La mairie de Libreville a récemment publié un communiqué musclé dénonçant l’occupation anarchique et illégale du domaine public par des particuliers et entreprises. Cette pratique, devenue courante dans plusieurs quartiers de la capitale gabonaise, compromet l’aménagement urbain, la sécurité publique et l’accès aux infrastructures essentielles.
Le délégué spécial, Adrien Nguema Mba, a pointé du doigt plusieurs infractions graves : des poteaux électriques, transformateurs et compteurs de la Seeg intégrés illégalement dans des propriétés privées, des extensions de parcelles au-delà des limites cadastrales, et l’appropriation de terrains communaux sans autorisation. Ces actes, selon la mairie, constituent une violation flagrante des lois en vigueur et entravent le bon fonctionnement des services publics.

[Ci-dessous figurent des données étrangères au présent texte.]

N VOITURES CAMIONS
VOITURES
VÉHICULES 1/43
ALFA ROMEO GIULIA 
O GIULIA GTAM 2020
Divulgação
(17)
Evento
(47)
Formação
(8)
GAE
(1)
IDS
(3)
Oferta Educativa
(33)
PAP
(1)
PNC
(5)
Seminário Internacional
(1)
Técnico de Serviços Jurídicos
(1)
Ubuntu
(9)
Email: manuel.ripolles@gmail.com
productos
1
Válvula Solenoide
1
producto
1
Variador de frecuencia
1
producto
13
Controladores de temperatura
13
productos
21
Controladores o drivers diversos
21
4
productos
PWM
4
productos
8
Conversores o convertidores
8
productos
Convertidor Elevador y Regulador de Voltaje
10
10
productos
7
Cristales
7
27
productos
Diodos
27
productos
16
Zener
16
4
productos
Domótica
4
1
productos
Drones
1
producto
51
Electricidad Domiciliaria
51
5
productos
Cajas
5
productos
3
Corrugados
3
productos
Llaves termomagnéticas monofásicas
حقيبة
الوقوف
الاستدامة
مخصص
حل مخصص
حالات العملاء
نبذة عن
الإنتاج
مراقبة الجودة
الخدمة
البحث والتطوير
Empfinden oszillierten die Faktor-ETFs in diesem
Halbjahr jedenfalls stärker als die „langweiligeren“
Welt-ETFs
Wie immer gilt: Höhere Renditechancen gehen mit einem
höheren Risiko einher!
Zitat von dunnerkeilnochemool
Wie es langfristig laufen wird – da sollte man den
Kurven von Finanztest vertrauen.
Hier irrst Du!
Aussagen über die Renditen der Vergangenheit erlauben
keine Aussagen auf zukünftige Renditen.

Face à cette situation, la municipalité de Libreville annonce des mesures strictes. Les contrevenants sont sommés de libérer les emprises occupées dans les plus brefs délais. Passé ce délai, les services techniques procéderont à la démolition des constructions illégales et à la récupération des équipements publics. La mairie rappelle également les distances légales à respecter autour des voies publiques : 15 mètres pour les routes secondaires, 30 mètres pour les routes principales, et jusqu’à 60 mètres pour les axes stratégiques.
Lire aussi : Désencombrement à STFO : la mairie de Libreville à l’œuvre pour une ville plus propre
Cette sortie médiatique s’inscrit dans une volonté de rétablir l’ordre urbain et de garantir un cadre de vie sain et sécurisé pour les habitants. Elle appelle à la responsabilité citoyenne et à la collaboration de tous pour préserver l’esthétique de la ville et éviter les risques liés à l’urbanisation sauvage.
En somme, Libreville veut reprendre le contrôle de son espace public. Ce rappel à l’ordre pourrait marquer un tournant dans la gestion urbaine de la capitale, à condition que les mesures annoncées soient suivies d’effets concrets et équitables.